Okay Hillary is a woman, Barack is a person of color and McCain is an older white man. Stupid misogynistic jokes continue to make the rounds. Rather more unpleasant racial innuendoes surface on Cable TV channels purporting to be respectable news outlets. But McCain's people jump on anything that seems to suggest their candidate is, well, a little long in the tooth. Will truth be the hallmark of his campaign and will he be a standup guy and disavow the shameful rhetoric employed by some of his supporters?
At his recent town meeting, he misspoke when he quoted Obama in San Francisco, as disparaging people who cling to certain beliefs and "the Constitution". By now everyone who is paying the least bit of attention, knows Obama made no mention of the Constitution in San Francisco even though he took plenty of heat for what he actually did say. Unless it was simply another blunder, suggesting Obama doesn't respect the Constitution may have been just a back-door attempt to question his patriotism.
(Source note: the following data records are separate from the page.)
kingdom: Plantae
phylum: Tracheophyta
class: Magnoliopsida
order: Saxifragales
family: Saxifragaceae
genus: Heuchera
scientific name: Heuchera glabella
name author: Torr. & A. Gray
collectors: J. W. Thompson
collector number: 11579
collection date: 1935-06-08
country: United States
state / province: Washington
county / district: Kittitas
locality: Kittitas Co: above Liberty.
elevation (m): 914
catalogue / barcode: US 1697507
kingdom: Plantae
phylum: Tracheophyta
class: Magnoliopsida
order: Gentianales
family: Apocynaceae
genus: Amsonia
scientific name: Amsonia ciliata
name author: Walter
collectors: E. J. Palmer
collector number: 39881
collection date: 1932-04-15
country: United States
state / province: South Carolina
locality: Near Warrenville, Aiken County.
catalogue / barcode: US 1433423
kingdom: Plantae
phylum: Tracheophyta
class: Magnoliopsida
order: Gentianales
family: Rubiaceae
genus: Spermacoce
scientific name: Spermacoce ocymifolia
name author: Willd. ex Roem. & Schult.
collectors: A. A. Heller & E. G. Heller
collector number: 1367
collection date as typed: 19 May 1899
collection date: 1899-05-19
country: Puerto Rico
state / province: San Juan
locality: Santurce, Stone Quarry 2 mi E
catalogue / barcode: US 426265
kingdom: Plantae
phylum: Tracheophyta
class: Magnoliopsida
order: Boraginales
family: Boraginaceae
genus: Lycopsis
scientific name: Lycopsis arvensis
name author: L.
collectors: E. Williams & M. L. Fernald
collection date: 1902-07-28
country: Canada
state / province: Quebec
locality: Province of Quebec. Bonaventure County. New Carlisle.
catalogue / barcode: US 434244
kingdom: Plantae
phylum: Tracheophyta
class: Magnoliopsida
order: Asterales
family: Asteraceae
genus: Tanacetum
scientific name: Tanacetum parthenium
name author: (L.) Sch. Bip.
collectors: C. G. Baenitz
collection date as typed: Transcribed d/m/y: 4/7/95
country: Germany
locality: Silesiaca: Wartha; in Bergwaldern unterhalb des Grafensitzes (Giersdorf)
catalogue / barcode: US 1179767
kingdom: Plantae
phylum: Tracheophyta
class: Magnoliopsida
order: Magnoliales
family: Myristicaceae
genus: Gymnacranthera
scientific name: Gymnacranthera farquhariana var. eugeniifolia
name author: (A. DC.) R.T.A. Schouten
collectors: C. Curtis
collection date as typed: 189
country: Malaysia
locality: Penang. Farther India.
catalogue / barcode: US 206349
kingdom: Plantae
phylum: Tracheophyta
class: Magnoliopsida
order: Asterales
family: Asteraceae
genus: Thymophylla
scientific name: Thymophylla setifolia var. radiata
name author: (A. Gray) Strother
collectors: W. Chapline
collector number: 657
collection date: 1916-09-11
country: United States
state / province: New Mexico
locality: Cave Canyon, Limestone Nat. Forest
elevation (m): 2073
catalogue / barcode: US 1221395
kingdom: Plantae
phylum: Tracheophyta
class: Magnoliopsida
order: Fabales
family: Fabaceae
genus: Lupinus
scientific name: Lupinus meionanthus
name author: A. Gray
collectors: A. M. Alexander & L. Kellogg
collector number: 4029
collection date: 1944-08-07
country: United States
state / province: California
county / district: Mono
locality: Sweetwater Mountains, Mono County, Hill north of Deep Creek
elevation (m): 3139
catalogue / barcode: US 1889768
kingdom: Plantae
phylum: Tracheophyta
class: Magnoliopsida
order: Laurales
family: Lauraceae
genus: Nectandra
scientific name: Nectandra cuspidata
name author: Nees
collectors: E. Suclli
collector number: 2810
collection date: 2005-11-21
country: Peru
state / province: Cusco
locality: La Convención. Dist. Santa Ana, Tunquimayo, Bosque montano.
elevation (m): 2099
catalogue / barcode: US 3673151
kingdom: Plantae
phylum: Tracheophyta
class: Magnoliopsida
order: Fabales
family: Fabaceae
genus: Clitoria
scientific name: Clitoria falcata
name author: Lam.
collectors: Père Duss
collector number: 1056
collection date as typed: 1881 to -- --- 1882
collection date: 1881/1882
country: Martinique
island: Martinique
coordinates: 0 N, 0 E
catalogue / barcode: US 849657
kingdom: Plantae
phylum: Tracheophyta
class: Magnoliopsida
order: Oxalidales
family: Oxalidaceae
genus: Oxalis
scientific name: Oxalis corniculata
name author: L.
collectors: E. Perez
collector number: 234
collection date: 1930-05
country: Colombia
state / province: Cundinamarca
This is a tricky gambit for McCain since the Bush administration has been rather off-handed about constitutional parameters. Claims of executive privilege have far exceeded anything stated or implied in that document which does, however, explicitly state that religion is never to be a criterion for holding office. Yet the Bush presidency, particularly its Justice Department, engaged in hiring practices that favored advocates of a particular religious persuasion. And in the early post-invasion days in Iraq, neophyte hirelings with little or no experience were sent to work on various projects having first affirmed their conservative religious convictions.
There seems to be an unwritten rule though that no-one may question the McCain military-service mystique and his long tenure in the Senate. General Wesley Clark has acknowledged McCain's heroism in war and as a POW in Viet Nam but observed that he has never commanded troops in the field or formulated military policy. Clark will probably be criticized for daring to say such things, but serving in the military, no matter how heroically, and doing a stint in the White House are two forms of national service that aren't necessarily two sides of the same coin.
And what is to be made of his comment that bringing the troops home from Iraq isn't the issue; it's about U. S. casualties. As is often the case when pols say unfortunate things, McCain complains his remarks were taken out of context. But there really isn't any missing context because McCain has made the point repeatedly that keeping troops in other countries, e.g. Japan, Germany, Korea, has worked out just fine so what's the big deal if we do the same thing in Iraq? The problem: Iraq is in no way comparable to countries that had signed off in treaty negotiations and were not in any case beset with the ethnic and religious divisions and civil disorder that still roil Iraq.
Equally problematic is the enormous cost of our Iraqi occupation - - the large troop deployments and the giant embassy being built there, to say nothing of the huge Blackwater Security contingent on duty to protect contractors and visiting dignitaries. McCain miscalculated the number of combat troops downward by about ten thousand. In any case what is the post-surge strategy? When will sufficient stability allow a reasonable drawdown to begin? If thousands of troops were deployed in our inner cities, gang activity would probably be significantly reduced, but what would ultimately change the lives of the gang members if those troops did not maintain a permanent presence or resolve core problems in the community? Who's developing the afterward to this story?
McCain's gaffes may have less to with his age than his general lack of awareness, but his age and the issues involved are fair game nonetheless. It is inexcusable, however, for Fox News to shill for McCain by taking aim at Michelle Obama, calling her "Obama's baby mama", street talk most often used to describe the unwed mother of a man's child, and putting out the nonsense about a possible "terrorist fist jab" between her and Barack.
It would say a lot about McCain's integrity and sense of decency if he were to denounce Fox News for its disrespectful and racially infused comments, because if his best strategy for advancing his presidential hopes lies in stretching the truth and countenancing negative attacks against Obama he really doesn't have much of a message.